Exercise description: Lay out every line of text from all the rows below as a Markdown table with two columns: "No." for a running number and "Line" for the line itself. Skip blank lines and leave the pictures out.

Input records:
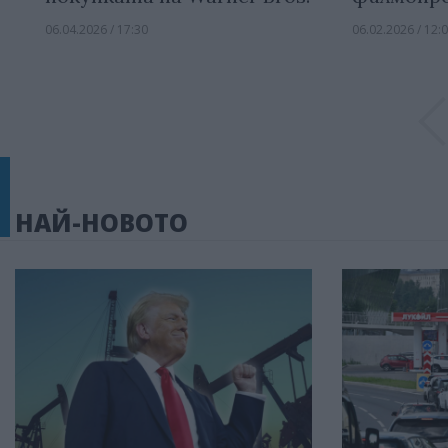
06.04.2026 / 17:30
06.02.2026 / 12:
НАЙ-НОВОТО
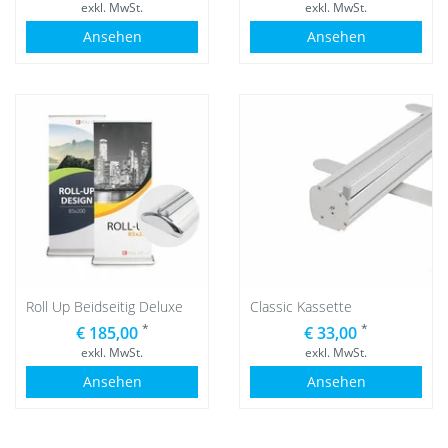
exkl. MwSt.
exkl. MwSt.
Ansehen
Ansehen
Roll Up Beidseitig Deluxe
Classic Kassette
*
*
€ 185,00
€ 33,00
exkl. MwSt.
exkl. MwSt.
Ansehen
Ansehen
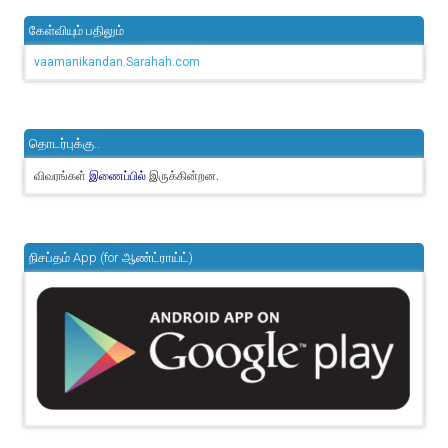
கேள்வியும் பதிலும்
vaamanikandan.Sarahah.com
தொடர்புக்கு..
விவரங்கள்
இருக்கின்றன.
இணைப்பில்
நிசப்தம் App (for ஆண்ட்ராய்ட்)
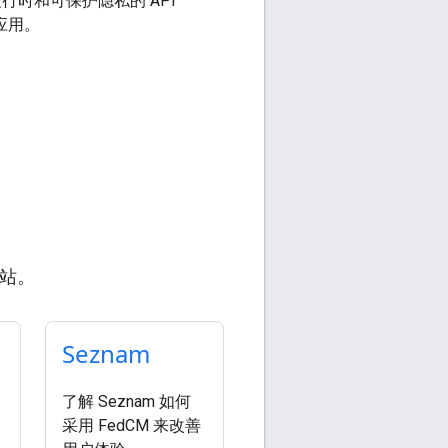
运行时和可保护隐私的 API
写应用。
网站。
Seznam
了解 Seznam 如何
采用 FedCM 来改善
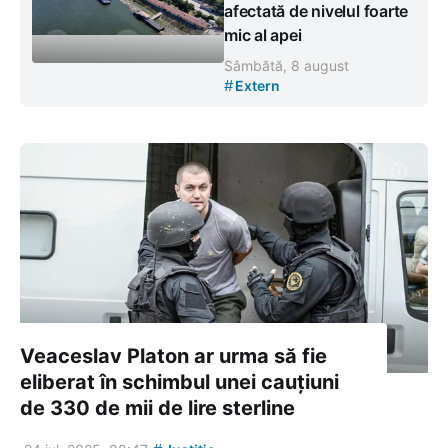
afectată de nivelul foarte
mic al apei
Sâmbătă, 8 august
#
Extern
Veaceslav Platon ar urma să fie
eliberat în schimbul unei cauțiuni
de 330 de mii de lire sterline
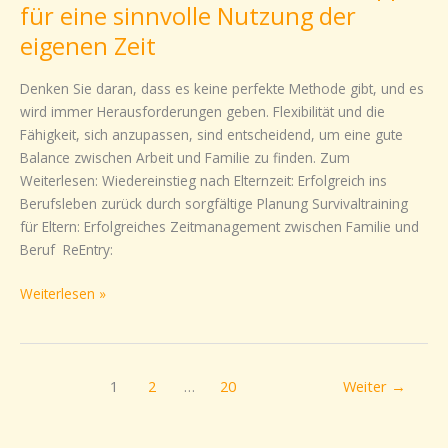
für eine sinnvolle Nutzung der
den
Job
eigenen Zeit
nach
der
Denken Sie daran, dass es keine perfekte Methode gibt, und es
Elternzeit:
wird immer Herausforderungen geben. Flexibilität und die
Me
Fähigkeit, sich anzupassen, sind entscheidend, um eine gute
time
Balance zwischen Arbeit und Familie zu finden. Zum
schaffen
Weiterlesen: Wiedereinstieg nach Elternzeit: Erfolgreich ins
–
Berufsleben zurück durch sorgfältige Planung Survivaltraining
Tipps
für Eltern: Erfolgreiches Zeitmanagement zwischen Familie und
für
Beruf ReEntry:
eine
sinnvolle
Weiterlesen »
Nutzung
der
eigenen
Zeit
1
2
…
20
Weiter
→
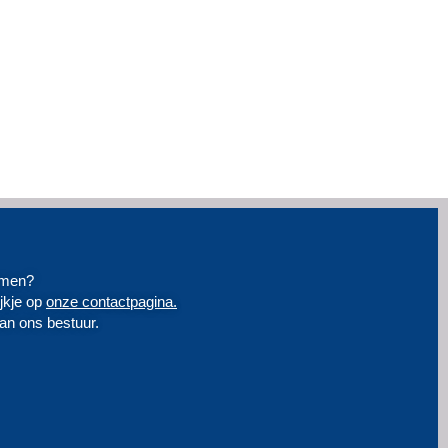
emen?
jkje op
onze contactpagina.
an ons bestuur.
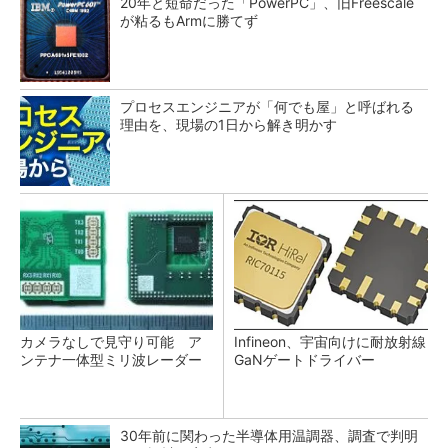
20年と短命だった「PowerPC」、旧Freescale
が粘るもArmに勝てず
プロセスエンジニアが「何でも屋」と呼ばれる
理由を、現場の1日から解き明かす
カメラなしで見守り可能 ア
Infineon、宇宙向けに耐放射線
ンテナ一体型ミリ波レーダー
GaNゲートドライバー
30年前に関わった半導体用温調器、調査で判明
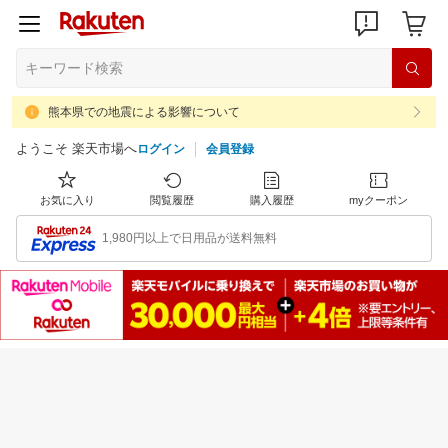
熊本県での地震による影響について
ようこそ 楽天市場へ
ログイン
会員登録
お気に入り
閲覧履歴
購入履歴
myクーポン
1,980円以上で日用品が送料無料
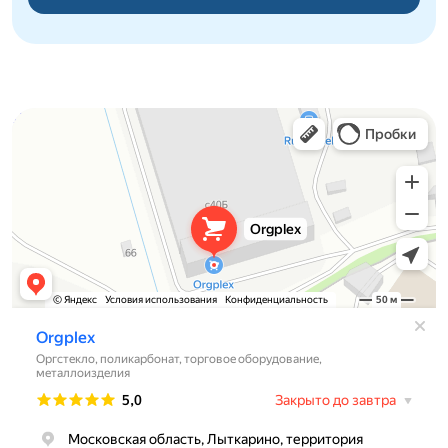
Orgplex
Оргстекло, поликарбонат в Лыткарине
Торговое оборудование в Лыткарине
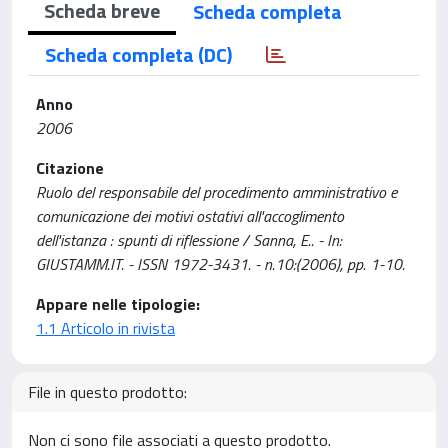
Scheda breve
Scheda completa
Scheda completa (DC)
Anno
2006
Citazione
Ruolo del responsabile del procedimento amministrativo e
comunicazione dei motivi ostativi all'accoglimento
dell'istanza : spunti di riflessione / Sanna, E.. - In:
GIUSTAMM.IT. - ISSN 1972-3431. - n.10:(2006), pp. 1-10.
Appare nelle tipologie:
1.1 Articolo in rivista
File in questo prodotto:
Non ci sono file associati a questo prodotto.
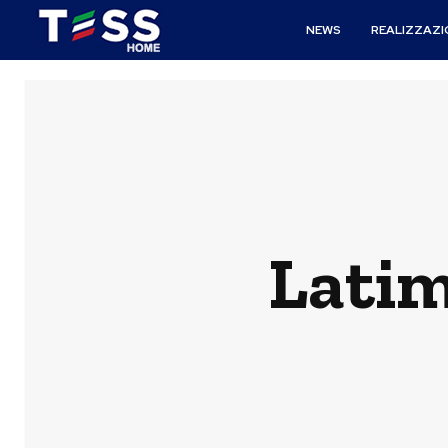
NEWS
REALIZZAZI
Latim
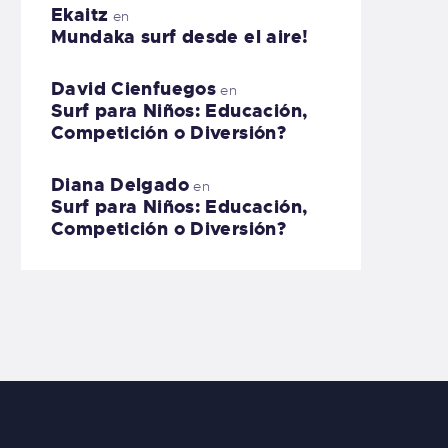
Ekaitz
en
Mundaka surf desde el aire!
David Cienfuegos
en
Surf para Niños: Educación,
Competición o Diversión?
Diana Delgado
en
Surf para Niños: Educación,
Competición o Diversión?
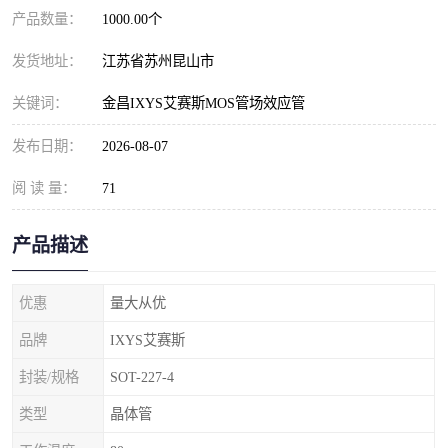
产品数量：
1000.00个
发货地址：
江苏省苏州昆山市
关键词：
金昌IXYS艾赛斯MOS管场效应管
发布日期：
2026-08-07
阅 读 量：
71
产品描述
优惠
量大从优
品牌
IXYS艾赛斯
封装/规格
SOT-227-4
类型
晶体管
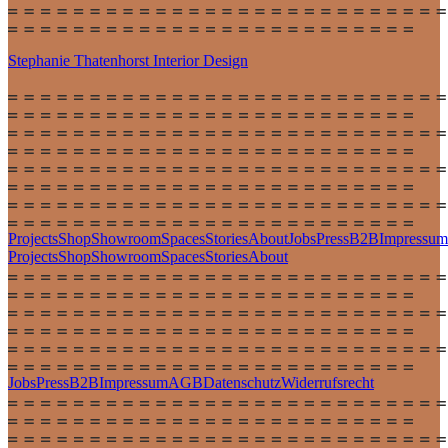
Stephanie Thatenhorst
Interior Design
Projects
Shop
Showroom
Spaces
Stories
About
Jobs
Press
B2B
Impressum
Projects
Shop
Showroom
Spaces
Stories
About
Jobs
Press
B2B
Impressum
AGB
Datenschutz
Widerrufsrecht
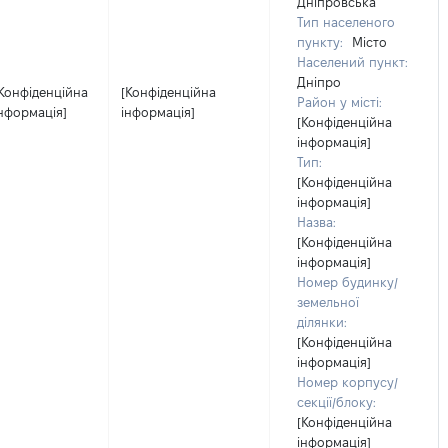
Дніпровська
Тип населеного
пункту:
Місто
Населений пункт:
Дніпро
Конфіденційна
[Конфіденційна
Район у місті:
нформація]
інформація]
[Конфіденційна
інформація]
Тип:
[Конфіденційна
інформація]
Назва:
[Конфіденційна
інформація]
Номер будинку/
земельної
ділянки:
[Конфіденційна
інформація]
Номер корпусу/
секції/блоку:
[Конфіденційна
інформація]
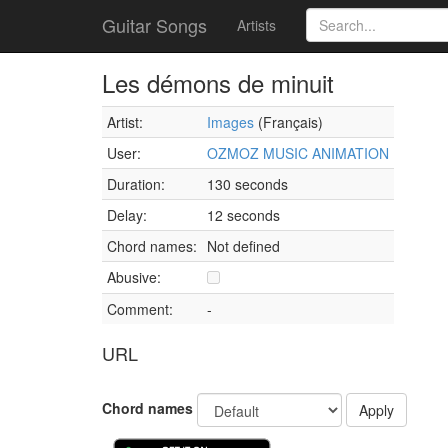
Guitar Songs
Artists
Les démons de minuit
Artist:
Images
(Français)
User:
OZMOZ MUSIC ANIMATION
Duration:
130 seconds
Delay:
12 seconds
Chord names:
Not defined
Abusive:
Comment:
-
URL
Chord names
Apply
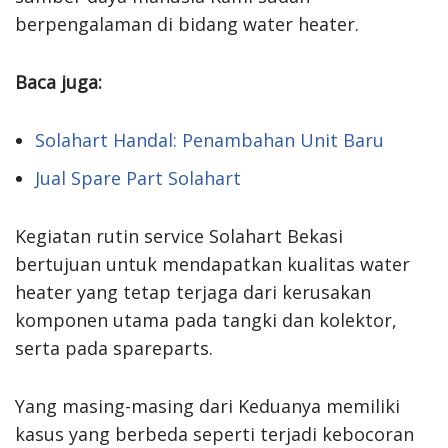
berpengalaman di bidang water heater.
Baca juga:
Solahart Handal: Penambahan Unit Baru
Jual Spare Part Solahart
Kegiatan rutin service Solahart Bekasi
bertujuan untuk mendapatkan kualitas water
heater yang tetap terjaga dari kerusakan
komponen utama pada tangki dan kolektor,
serta pada spareparts.
Yang masing-masing dari Keduanya memiliki
kasus yang berbeda seperti terjadi kebocoran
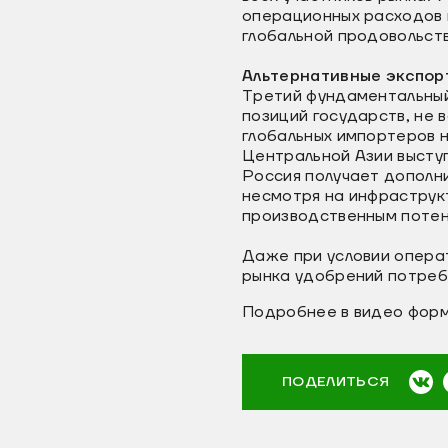
операционных расходов 
глобальной продовольств
Альтернативные экспор
Третий фундаментальный
позиций государств, не 
глобальных импортеров 
Центральной Азии высту
Россия получает дополни
несмотря на инфраструк
производственным потен
Даже при условии опера
рынка удобрений потребу
Подробнее в видео форм
ПОДЕЛИТЬСЯ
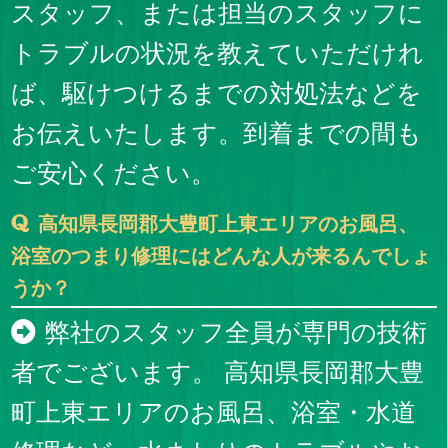
スタッフ、または担当のスタッフに
トラブルの状況を教えていただけれ
ば、駆けつけるまでの対処法などを
お伝えいたします。到着までの間も
ご安心ください。
高知県長岡郡大豊町上東エリアのお風呂、
浴室のつまり修理にはどんな人が来るんでしょ
うか？
弊社のスタッフ全員が専門の技術
者でございます。 高知県長岡郡大豊
町上東エリアのお風呂、浴室・水道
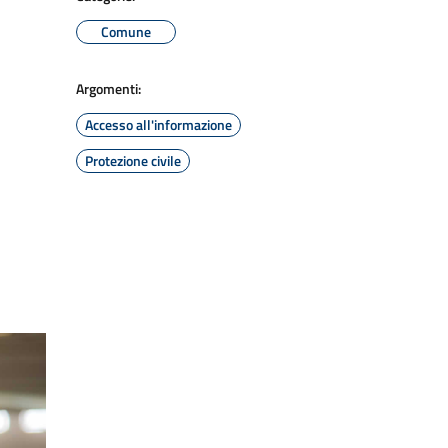
Comune
Argomenti:
Accesso all'informazione
Protezione civile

Solution for this task:
| No. | Line |
|---|---|
| 1 | 06.04.2026 / 17:30 |
| 2 | 06.02.2026 / 12: |
| 3 | НАЙ-НОВОТО |
| 4 | exkl. MwSt. |
| 5 | exkl. MwSt. |
| 6 | Ansehen |
| 7 | Ansehen |
| 8 | Roll Up Beidseitig Deluxe |
| 9 | Classic Kassette |
| 10 | * |
| 11 | * |
| 12 | € 185,00 |
| 13 | € 33,00 |
| 14 | exkl. MwSt. |
| 15 | exkl. MwSt. |
| 16 | Ansehen |
| 17 | Ansehen |
| 18 | கேள்வியும் பதிலும் |
| 19 | vaamanikandan.Sarahah.com |
| 20 | தொடர்புக்கு.. |
| 21 | விவரங்கள் |
| 22 | இருக்கின்றன. |
| 23 | இணைப்பில் |
| 24 | நிசப்தம் App (for ஆண்ட்ராய்ட்) |
| 25 | 运行时和可保护隐私的 API |
| 26 | 写应用。 |
| 27 | 网站。 |
| 28 | Seznam |
| 29 | 了解 Seznam 如何 |
| 30 | 采用 FedCM 来改善 |
| 31 | afectată de nivelul foarte |
| 32 | mic al apei |
| 33 | Sâmbătă, 8 august |
| 34 | # |
| 35 | Extern |
| 36 | Veaceslav Platon ar urma să fie |
| 37 | eliberat în schimbul unei cauțiuni |
| 38 | de 330 de mii de lire sterline |
| 39 | für eine sinnvolle Nutzung der |
| 40 | den |
| 41 | Job |
| 42 | eigenen Zeit |
| 43 | nach |
| 44 | der |
| 45 | Denken Sie daran, dass es keine perfekte Methode gibt, und es |
| 46 | Elternzeit: |
| 47 | wird immer Herausforderungen geben. Flexibilität und die |
| 48 | Me |
| 49 | Fähigkeit, sich anzupassen, sind entscheidend, um eine gute |
| 50 | time |
| 51 | Balance zwischen Arbeit und Familie zu finden. Zum |
| 52 | schaffen |
| 53 | Weiterlesen: Wiedereinstieg nach Elternzeit: Erfolgreich ins |
| 54 | – |
| 55 | Berufsleben zurück durch sorgfältige Planung Survivaltraining |
| 56 | Tipps |
| 57 | für Eltern: Erfolgreiches Zeitmanagement zwischen Familie und |
| 58 | für |
| 59 | Beruf ReEntry: |
| 60 | eine |
| 61 | sinnvolle |
| 62 | Weiterlesen » |
| 63 | Nutzung |
| 64 | der |
| 65 | eigenen |
| 66 | Zeit |
| 67 | 1 |
| 68 | 2 |
| 69 | … |
| 70 | 20 |
| 71 | Weiter |
| 72 | → |
| 73 | emen? |
| 74 | jkje op |
| 75 | onze contactpagina. |
| 76 | an ons bestuur. |
| 77 | 20年と短命だった「PowerPC」、旧Freescale |
| 78 | が粘るもArmに勝てず |
| 79 | プロセスエンジニアが「何でも屋」と呼ばれる |
| 80 | 理由を、現場の1日から解き明かす |
| 81 | カメラなしで見守り可能 ア |
| 82 | Infineon、宇宙向けに耐放射線 |
| 83 | ンテナ一体型ミリ波レーダー |
| 84 | GaNゲートドライバー |
| 85 | 30年前に関わった半導体用温調器、調査で判明 |
| 86 | 熊本県での地震による影響について |
| 87 | ようこそ 楽天市場へ |
| 88 | ログイン |
| 89 | 会員登録 |
| 90 | お気に入り |
| 91 | 閲覧履歴 |
| 92 | 購入履歴 |
| 93 | myクーポン |
| 94 | 1,980円以上で日用品が送料無料 |
| 95 | Orgplex |
| 96 | Оргстекло, поликарбонат в Лыткарине |
| 97 | Торговое оборудование в Лыткарине |
| 98 | Scheda breve |
| 99 | Scheda completa |
| 100 | Scheda completa (DC) |
| 101 | Anno |
| 102 | 2006 |
| 103 | Citazione |
| 104 | Ruolo del responsabile del procedimento amministrativo e |
| 105 | comunicazione dei motivi ostativi all'accoglimento |
| 106 | dell'istanza : spunti di riflessione / Sanna, E.. - In: |
| 107 | GIUSTAMM.IT. - ISSN 1972-3431. - n.10:(2006), pp. 1-10. |
| 108 | Appare nelle tipologie: |
| 109 | 1.1 Articolo in rivista |
| 110 | File in questo prodotto: |
| 111 | Non ci sono file associati a questo prodotto. |
| 112 | NEWS |
| 113 | REALIZZAZI |
| 114 | Latim |
| 115 | Ekaitz |
| 116 | en |
| 117 | Mundaka surf desde el aire! |
| 118 | David Cienfuegos |
| 119 | en |
| 120 | Surf para Niños: Educación, |
| 121 | Competición o Diversión? |
| 122 | Diana Delgado |
| 123 | en |
| 124 | Surf para Niños: Educación, |
| 125 | Competición o Diversión? |
| 126 | 产品数量： |
| 127 | 1000.00个 |
| 128 | 发货地址： |
| 129 | 江苏省苏州昆山市 |
| 130 | 关键词： |
| 131 | 金昌IXYS艾赛斯MOS管场效应管 |
| 132 | 发布日期： |
| 133 | 2026-08-07 |
| 134 | 阅 读 量： |
| 135 | 71 |
| 136 | 产品描述 |
| 137 | 优惠 |
| 138 | 量大从优 |
| 139 | 品牌 |
| 140 | IXYS艾赛斯 |
| 141 | 封装/规格 |
| 142 | SOT-227-4 |
| 143 | 类型 |
| 144 | 晶体管 |
| 145 | Stephanie Thatenhorst |
| 146 | Interior Design |
| 147 | Projects |
| 148 | Shop |
| 149 | Showroom |
| 150 | Spaces |
| 151 | Stories |
| 152 | About |
| 153 | Jobs |
| 154 | Press |
| 155 | B2B |
| 156 | Impressum |
| 157 | Projects |
| 158 | Shop |
| 159 | Showroom |
| 160 | Spaces |
| 161 | Stories |
| 162 | About |
| 163 | Jobs |
| 164 | Press |
| 165 | B2B |
| 166 | Impressum |
| 167 | AGB |
| 168 | Datenschutz |
| 169 | Widerrufsrecht |
| 170 | Дніпровська |
| 171 | Тип населеного |
| 172 | пункту: |
| 173 | Місто |
| 174 | Населений пункт: |
| 175 | Дніпро |
| 176 | Конфіденційна |
| 177 | [Конфіденційна |
| 178 | Район у місті: |
| 179 | нформація] |
| 180 | інформація] |
| 181 | [Конфіденційна |
| 182 | інформація] |
| 183 | Тип: |
| 184 | [Конфіденційна |
| 185 | інформація] |
| 186 | Назва: |
| 187 | [Конфіденційна |
| 188 | інформація] |
| 189 | Номер будинку/ |
| 190 | земельної |
| 191 | ділянки: |
| 192 | [Конфіденційна |
| 193 | інформація] |
| 194 | Номер корпусу/ |
| 195 | секції/блоку: |
| 196 | [Конфіденційна |
| 197 | інформація] |
| 198 | Guitar Songs |
| 199 | Artists |
| 200 | Les démons de minuit |
| 201 | Artist: |
| 202 | Images |
| 203 | (Français) |
| 204 | User: |
| 205 | OZMOZ MUSIC ANIMATION |
| 206 | Duration: |
| 207 | 130 seconds |
| 208 | Delay: |
| 209 | 12 seconds |
| 210 | Chord names: |
| 211 | Not defined |
| 212 | Abusive: |
| 213 | Comment: |
| 214 | - |
| 215 | URL |
| 216 | Chord names |
| 217 | Apply |
| 218 | berpengalaman di bidang water heater. |
| 219 | Baca juga: |
| 220 | Solahart Handal: Penambahan Unit Baru |
| 221 | Jual Spare Part Solahart |
| 222 | Kegiatan rutin service Solahart Bekasi |
| 223 | bertujuan untuk mendapatkan kualitas water |
| 224 | heater yang tetap terjaga dari kerusakan |
| 225 | komponen utama pada tangki dan kolektor, |
| 226 | serta pada spareparts. |
| 227 | Yang masing-masing dari Keduanya memiliki |
| 228 | kasus yang berbeda seperti terjadi kebocoran |
| 229 | операционных расходов  |
| 230 | глобальной продовольств |
| 231 | Альтернативные экспор |
| 232 | Третий фундаментальный |
| 233 | позиций государств, не  |
| 234 | глобальных импортеров  |
| 235 | Центральной Азии высту |
| 236 | Россия получает дополни |
| 237 | несмотря на инфраструк |
| 238 | производственным потен |
| 239 | Даже при условии опера |
| 240 | рынка удобрений потребу |
| 241 | Подробнее в видео форм |
| 242 | ПОДЕЛИТЬСЯ |
| 243 | スタッフ、または担当のスタッフに |
| 244 | トラブルの状況を教えていただけれ |
| 245 | ば、駆けつけるまでの対処法などを |
| 246 | お伝えいたします。到着までの間も |
| 247 | ご安心ください。 |
| 248 | 高知県長岡郡大豊町上東エリアのお風呂、 |
| 249 | 浴室のつまり修理にはどんな人が来るんでしょ |
| 250 | うか？ |
| 251 | 弊社のスタッフ全員が専門の技術 |
| 252 | 者でございます。 高知県長岡郡大豊 |
| 253 | 町上東エリアのお風呂、浴室・水道 |
| 254 | Comune |
| 255 | Argomenti: |
| 256 | Accesso all'informazione |
| 257 | Protezione civile |